= The Watersdown Affair =

How to Host a Murder: The Watersdown Affair is a murder mystery party game published by Decipher in 1985.

==Gameplay==
The Watersdown Affair is a mystery game in the "How to Host a Murder" series. This mystery is set in England in 1936 at the country estate of Sir Roger Watersdown. Eight players take on roles of various socialites who were all invited to spend the weekend at Watersdown Mansion. The host for the party is given suggestions about what food to serve, special invitations for their guests, and suggestions for genre appropriate costumes.

After roles have been handed out or decided upon, each player receives a booklet of information about who they are, with private information that needs only to be revealed if directly questioned about it.

To start the game, players reveal who they are playing. Then a cassette tape is played where a Scotland Yard inspector announces that Sir Roger has been murdered. The inspector goes on to give many details, as well as the layout of the mansion. Players are able to look at a blueprint of the mansion and a detailed Scotland Yard report.

The game then takes the form of four rounds, where players question each other. In between rounds, players read further private information about their character, and various clues are revealed, such as Sir Roger's will.

At the end of the fourth round, players make a final guess as to which guest is the murderer before the solution is revealed.

==Contents==
The boxed set contains an instruction booklet for the host, booklets for each of the guests, a cassette tape, 8 invitations and envelopes, 6 sealed clue packages, name tags, and a list of suggested dinner menu items and appropriate costumes.

==Publication history==
In 1983, Warren Holand founded Decipher to produce jigsaw puzzles. Two years later Decipher came out with a new party game concept, How to Host a Murder, where a host invites eight guests to take on the roles of guests cum investigators as part of a dinner party. The first one was How to Host a Murder: The Watersdown Affair, designed by Robert and Anne Johnson, with artwork by Gary Kelley. Over the next 20 years, Decipher would publish 16 more of these murder mystery packages.

==Reception==
In Issue 76 of Space Gamer, Creede Lambard was highly impressed, saying, "And the verdict? I cannot recommend this game highly enough. If your dinner parties are becoming a bit dull, or if you and seven or more of your friends want to have a great time one evening, buy The Watersdown Affair."

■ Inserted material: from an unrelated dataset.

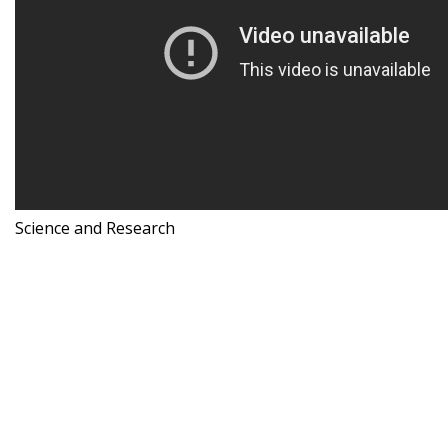
Science and Research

In Issue 71 of Games, Wayne Schmittberger questioned whether the players had a reasonable chance of solving the mystery, saying, "The mystery is cleverly constructed — perhaps too cleverly." But he concluded, "The Watersdown Affair will definitely provide a diverting and atmospheric evening, but players should not be surprised if they are unable to solve the puzzle."

In the book Romantic antics: Creative ideas for successful first dates, adventurous Saturday nights, and playful long weekends, Kevin Decker recommended The Watersdown Affair for a "fun and romantic evening." Decker related how the evening went and concluded, "Nobody guessed right, but it was still a lot of fun."